Our roommates were a pair of Brits that had just finished college, a 27 year old Finn who spent all his time playing online poker, and a cute Brazilian photographer. The three guys were already drinking some beers they’d been forced to smuggle in due to the hostel’s strange no beer (but anything else) rule. Victor stopped by to introduce us to a German named Ingo that he’d been traveling with. Ingo was wearing a shiny black shirt and white linen pants. He was ready to party, and a few lukewarm beers weren’t going to cut it.

On the way to the liquor store I tried calling an old student who was in Rio filming a movie. I hadn’t talked to her since she had trick dosed me with acid and taken me into the favela to shoot photos a few months earlier, but she said she wanted to take us to a club where her friend was djing. She also mentioned that she had a bunch of acid again, which I wasn’t the least bit interested in.

Sam explained who I was talking with to the other guys. After I got off the phone Ingo grabbed me. “So man, you got LSD?”
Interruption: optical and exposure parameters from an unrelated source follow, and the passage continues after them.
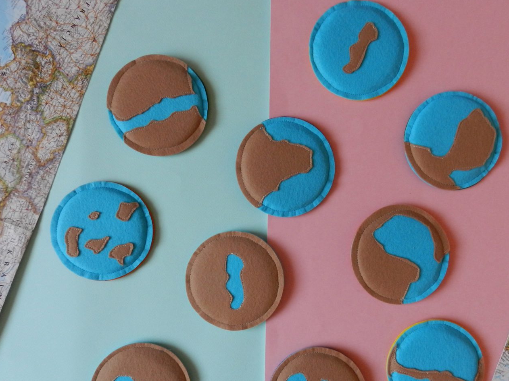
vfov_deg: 49.4
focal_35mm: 28
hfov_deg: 63.2
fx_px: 412
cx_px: 286
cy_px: 230
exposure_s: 1/50
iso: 400
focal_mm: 4
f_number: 3.4
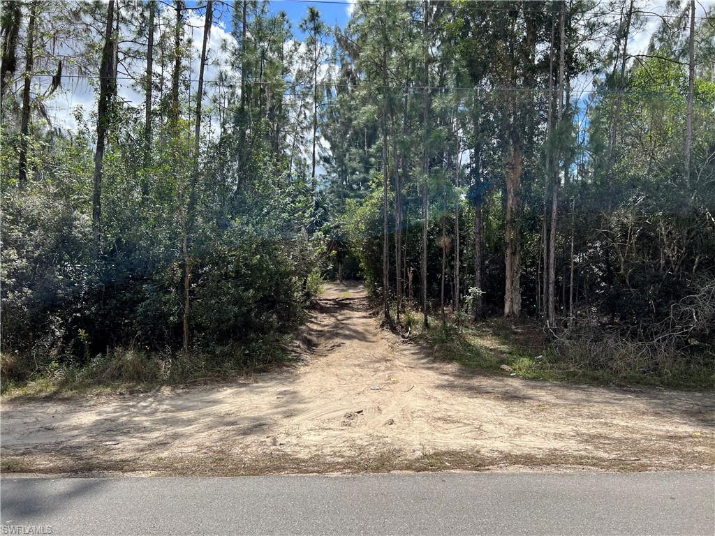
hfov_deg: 67.3
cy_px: 268
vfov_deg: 53.1
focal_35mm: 26
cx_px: 358
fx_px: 537
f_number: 1.5
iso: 50
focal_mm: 5.7
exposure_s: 1/3077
“Well, not exactly…” I started.

“Let’s drop it right now! Come on, it’s been a few months for me! Let’s take it and go find some place that plays some fucking house. I need some bass. Victor, you in or what?”

“Um, no. I don’t think so.” Ingo was a tall, quite excitable dude, and although Victor was probably bigger he just shied away as the German did some Ibiza dance in his face. Ingo bounced back over to me acting like I’d shove a tab in his face right then and there, so I pushed him away with a noncommittal lie that I’d see what I could do.
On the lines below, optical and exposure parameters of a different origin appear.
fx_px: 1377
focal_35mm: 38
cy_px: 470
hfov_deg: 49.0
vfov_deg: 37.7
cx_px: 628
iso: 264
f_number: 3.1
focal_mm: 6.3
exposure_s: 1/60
At the store Ingo ran off to buy fruit, sugar and fancy cachaça to give making caipirinhas a shot. Sam and I bought gutrot and a packet of Tang powder to make sucão, the ‘big juice’ that some high schoolers had introduced us to months earlier. Back at the hostel, Sam spent all of twenty seconds whipping up a neon orange bottle of death while Ingo gathered a couple of the Evangelical girls who were staying there to show off his drinking making technique. They weren’t impressed.

Neither were a couple of guys from São Paulo who were drinking beers in a corner of the hostel’s patio. I offered them some sucão, which they rejected with a laugh. Pointing at Ingo trying to mash two halves of lime with a soup ladle, Marcello said he’d drink whatever shit I was holding before messing with Ingo’s cocktail. Ingo covered the gently battered fruit with a half-cup of sugar and a quarter bottle of cachaça before passing it off to the Brits.
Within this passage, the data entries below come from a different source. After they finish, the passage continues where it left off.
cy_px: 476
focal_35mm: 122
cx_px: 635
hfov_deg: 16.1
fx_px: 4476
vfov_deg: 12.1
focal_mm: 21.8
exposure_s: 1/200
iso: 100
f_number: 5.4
Andy, the more talkative one, grimaced a bit. “Shit, that’s bloody strong.” Ingo looked earnestly for a fuller review, so Andy took another slow swallow. “Not bad though, I suppose it gets the job done.” He passed it to Charlie, who took a tiny sip and sent the cup on its way.

“I’m going to have to show this guy how to really make one before he makes the whole room sick,” Marcello said in Portuguese. “These Germans never do understand how one works.” I assumed he was talking about South Brazil, whose population is mostly descended from Germany, but he continued on. “You ever hear of this bar Ze Presidente in Vila Madalena. There’s always a bunch of damn German tourists there ordering ‘kaprinnas’ and complaining.”